If I have downloaded Wikipedia XML dumps, is there any way of removing all of the internal links from within an XML file?
如果我已下载Wikipedia XML转储,有没有办法从XML文件中删除所有内部链接?
Thanks
4 个解决方案
#1
One thing you could do, if you are importing them into a local wiki, is to import all the files you want, then use a robot (eg. pywikipediabot is easy to use) to get rid of all the internal links.
如果要将它们导入到本地wiki中,你可以做的一件事就是导入你想要的所有文件,然后使用机器人(例如pywikipediabot很容易使用)来摆脱所有内部链接。
#2
Wikipedia database dumps and information about using them are located here: Wikipedia:Database download.
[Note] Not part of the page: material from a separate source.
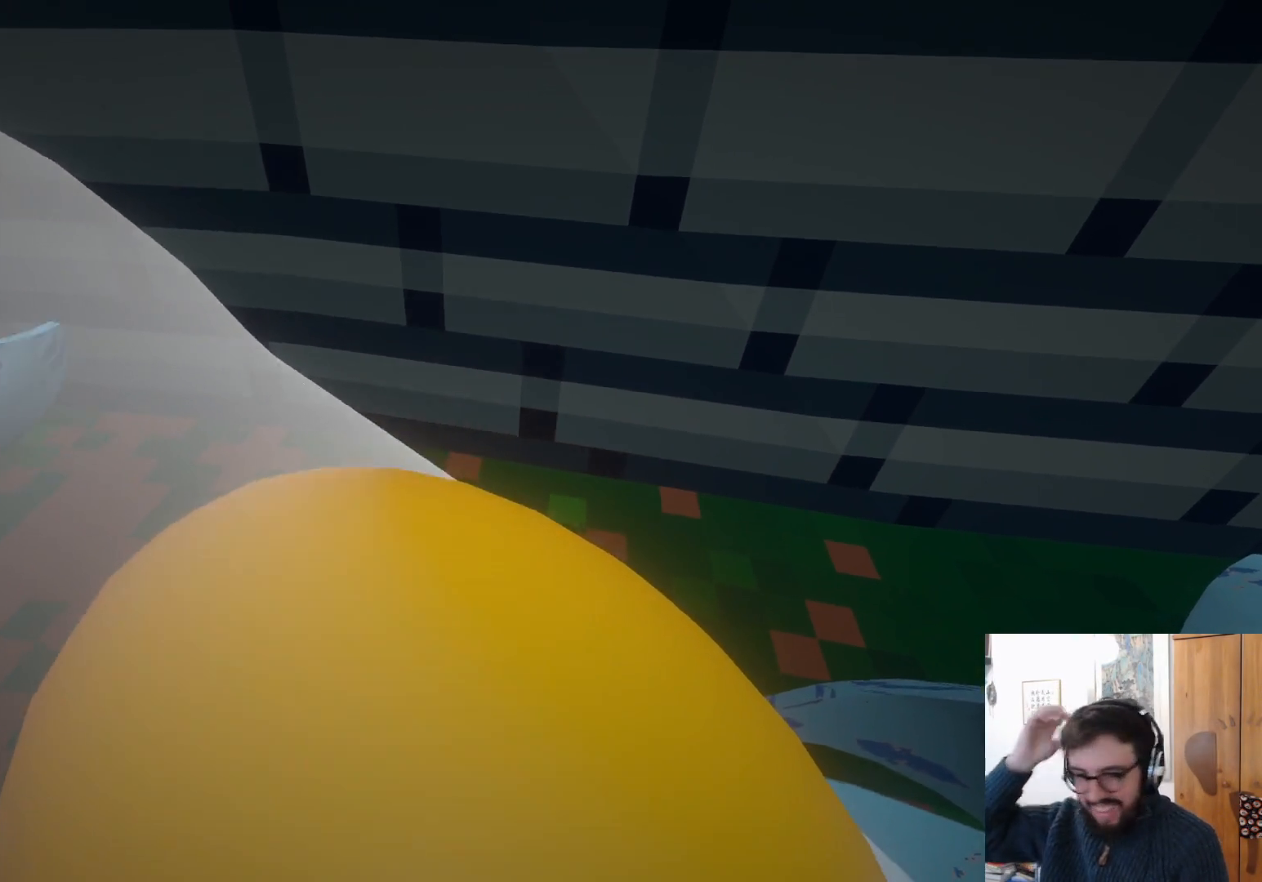
{"buttons": [], "left_stick": "center", "right_stick": "center", "events": []}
You should do this instead of writing a script to scrape Wikipedia.
*数据库转储和使用它们的信息位于:*:数据库下载。你应该这样做,而不是写一个脚本来刮取*。
#3
I would try to use XSLT to transform the XML file into another XML file.
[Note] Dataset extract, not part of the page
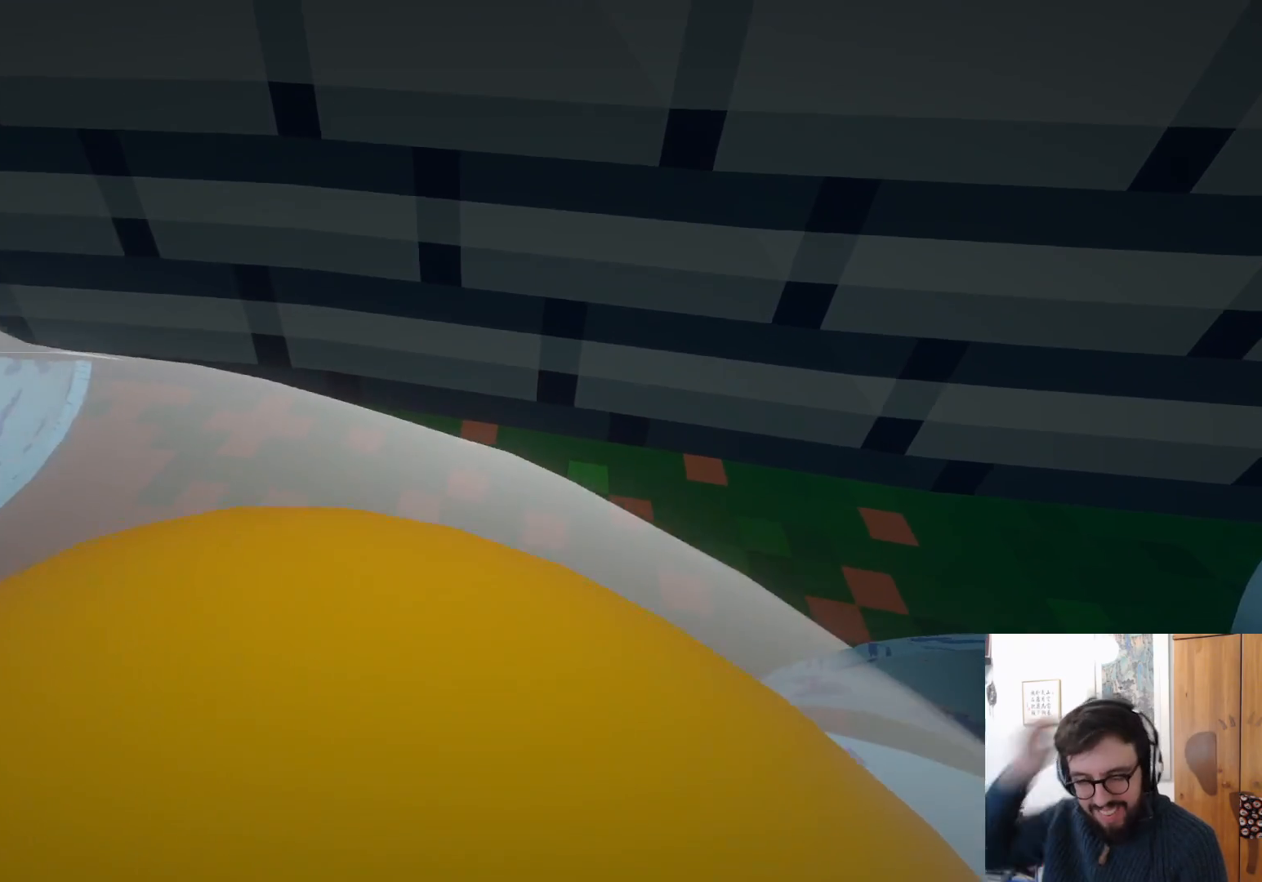
{"buttons": [], "left_stick": "center", "right_stick": "left", "events": [[283, "right_stick", "left"]]}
我会尝试使用XSLT将XML文件转换为另一个XML文件。
#4
You could do a search and replace in your favorite text editor, replacing [[ and ]] with nothing.
您可以在自己喜欢的文本编辑器中进行搜索和替换,无需替换[[和]]。
#1
One thing you could do, if you are importing them into a local wiki, is to import all the files you want, then use a robot (eg. pywikipediabot is easy to use) to get rid of all the internal links.
如果要将它们导入到本地wiki中,你可以做的一件事就是导入你想要的所有文件,然后使用机器人(例如pywikipediabot很容易使用)来摆脱所有内部链接。
#2
Wikipedia database dumps and information about using them are located here: Wikipedia:Database download. You should do this instead of writing a script to scrape Wikipedia.
*数据库转储和使用它们的信息位于:*:数据库下载。你应该这样做,而不是写一个脚本来刮取*。
#3
I would try to use XSLT to transform the XML file into another XML file.
我会尝试使用XSLT将XML文件转换为另一个XML文件。
#4
You could do a search and replace in your favorite text editor, replacing [[ and ]] with nothing.
您可以在自己喜欢的文本编辑器中进行搜索和替换,无需替换[[和]]。